Saved entries
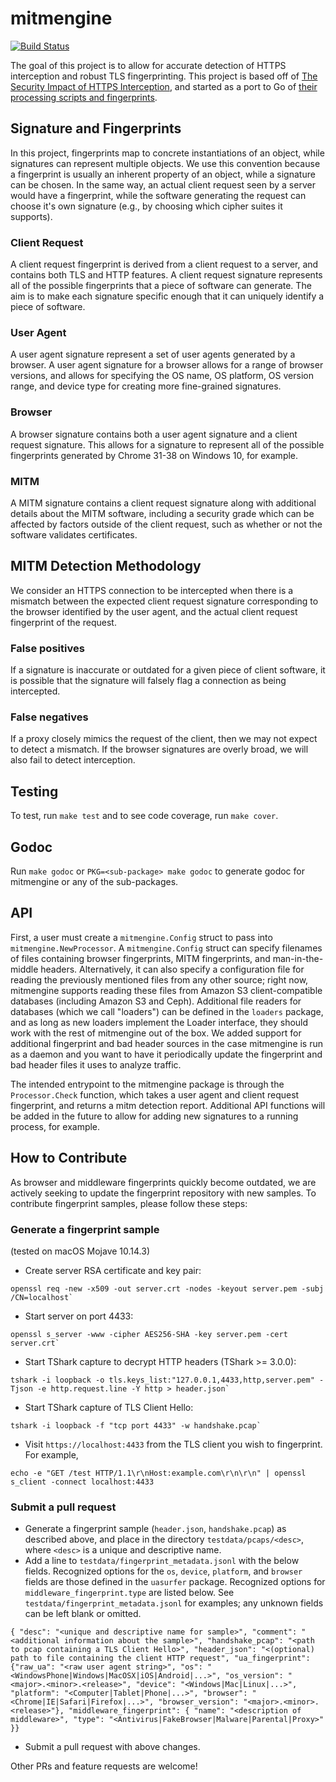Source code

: # mitmengine

[![Build Status](https://travis-ci.org/cloudflare/mitmengine.svg?branch=master)](https://travis-ci.org/cloudflare/mitmengine)

The goal of this project is to allow for accurate detection of HTTPS interception and robust TLS fingerprinting.
This project is based off of [The Security Impact of HTTPS Interception](https://zakird.com/papers/https_interception.pdf), and started as a port to Go of [their processing scripts and fingerprints](https://github.com/zakird/tlsfingerprints).

## Signature and Fingerprints
In this project, fingerprints map to concrete instantiations of an object, while signatures can represent multiple objects. We use this convention because a fingerprint is usually an inherent property of an object, while a signature can be chosen. In the same way, an actual client request seen by a server would have a fingerprint, while the software generating the request can choose it's own signature (e.g., by choosing which cipher suites it supports).

### Client Request
A client request fingerprint is derived from a client request to a server, and contains both TLS and HTTP features. A client request signature represents all of the possible fingerprints that a piece of software can generate. The aim is to make each signature specific enough that it can uniquely identify a piece of software.

### User Agent
A user agent signature represent a set of user agents generated by a browser. A user agent signature for a browser allows for a range of browser versions, and allows for specifying the OS name, OS platform, OS version range, and device type for creating more fine-grained signatures.

### Browser
A browser signature contains both a user agent signature and a client request signature. This allows for a signature to represent all of the possible fingerprints generated by Chrome 31-38 on Windows 10, for example.

### MITM
A MITM signature contains a client request signature along with additional details about the MITM software, including a security grade which can be affected by factors outside of the client request, such as whether or not the software validates certificates.

## MITM Detection Methodology
We consider an HTTPS connection to be intercepted when there is a mismatch
between the expected client request signature corresponding to the browser
identified by the user agent, and the actual client request fingerprint of the
request.

### False positives
If a signature is inaccurate or outdated for a given piece of client software,
it is possible that the signature will falsely flag a connection as being
intercepted.

### False negatives
If a proxy closely mimics the request of the client, then we may not expect to
detect a mismatch. If the browser signatures are overly broad, we will also
fail to detect interception.

## Testing
To test, run `make test` and to see code coverage, run `make cover`.

## Godoc
Run `make godoc` or `PKG=<sub-package> make godoc` to generate godoc for mitmengine or any of the sub-packages.

## API
First, a user must create a `mitmengine.Config` struct to pass into `mitmengine.NewProcessor`. A `mitmengine.Config`
struct can specify filenames of files containing browser fingerprints, MITM fingerprints, and man-in-the-middle
headers. Alternatively, it can also specify a configuration file for reading the previously mentioned files from any
other source; right now, mitmengine supports reading these files from Amazon S3 client-compatible databases (including
Amazon S3 and Ceph). Additional file readers for databases (which we call "loaders") can be defined in the `loaders`
package, and as long as new loaders implement the Loader interface, they should work with the rest of mitmengine out of the
box. We added support for additional fingerprint and bad header sources in the case mitmengine is run as a daemon and
you want to have it periodically update the fingerprint and bad header files it uses to analyze traffic.

The intended entrypoint to the mitmengine package is through the `Processor.Check` function, which takes a user agent and client request fingerprint, and returns a mitm detection report. Additional API functions will be added in the future to allow for adding new signatures to a running process, for example.

## How to Contribute

As browser and middleware fingerprints quickly become outdated, we are actively seeking to update the fingerprint repository with new samples. To contribute fingerprint samples, please follow these steps:

### Generate a fingerprint sample
(tested on macOS Mojave 10.14.3)

- Create server RSA certificate and key pair:
```
openssl req -new -x509 -out server.crt -nodes -keyout server.pem -subj /CN=localhost`
```
- Start server on port 4433:
```
openssl s_server -www -cipher AES256-SHA -key server.pem -cert server.crt`
```
- Start TShark capture to decrypt HTTP headers (TShark >= 3.0.0):
```
tshark -i loopback -o tls.keys_list:"127.0.0.1,4433,http,server.pem" -Tjson -e http.request.line -Y http > header.json`
```
- Start TShark capture of TLS Client Hello:
```
tshark -i loopback -f "tcp port 4433" -w handshake.pcap`
```
- Visit `https://localhost:4433` from the TLS client you wish to fingerprint. For example,
```
echo -e "GET /test HTTP/1.1\r\nHost:example.com\r\n\r\n" | openssl s_client -connect localhost:4433
```

### Submit a pull request
- Generate a fingerprint sample (`header.json`, `handshake.pcap`) as described above, and place in the directory `testdata/pcaps/<desc>`, where `<desc>` is a unique and descriptive name.
- Add a line to `testdata/fingerprint_metadata.jsonl` with the below fields. Recognized options for the `os`, `device`, `platform`, and `browser` fields are those defined in the `uasurfer` package. Recognized options for `middleware_fingerprint.type` are listed below. See `testdata/fingerprint_metadata.jsonl` for examples; any unknown fields can be left blank or omitted.
```
{ "desc": "<unique and descriptive name for sample>", "comment": "<additional information about the sample>", "handshake_pcap": "<path to pcap containing a TLS Client Hello>", "header_json": "<(optional) path to file containing the client HTTP request", "ua_fingerprint": {"raw_ua": "<raw user agent string>", "os": "<WindowsPhone|Windows|MacOSX|iOS|Android|...>", "os_version": "<major>.<minor>.<release>", "device": "<Windows|Mac|Linux|...>", "platform": "<Computer|Tablet|Phone|...>", "browser": "<Chrome|IE|Safari|Firefox|...>", "browser_version": "<major>.<minor>.<release>"}, "middleware_fingerprint": { "name": "<description of middleware>", "type": "<Antivirus|FakeBrowser|Malware|Parental|Proxy>" }}
```
- Submit a pull request with above changes.

Other PRs and feature requests are welcome!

TASK | Among the records, find the lines that contain "Amazon" and copy each of them.

PROBLEM SOLUTION |
other source; right now, mitmengine supports reading these files from Amazon S3 client-compatible databases (including
Amazon S3 and Ceph). Additional file readers for databases (which we call "loaders") can be defined in the `loaders`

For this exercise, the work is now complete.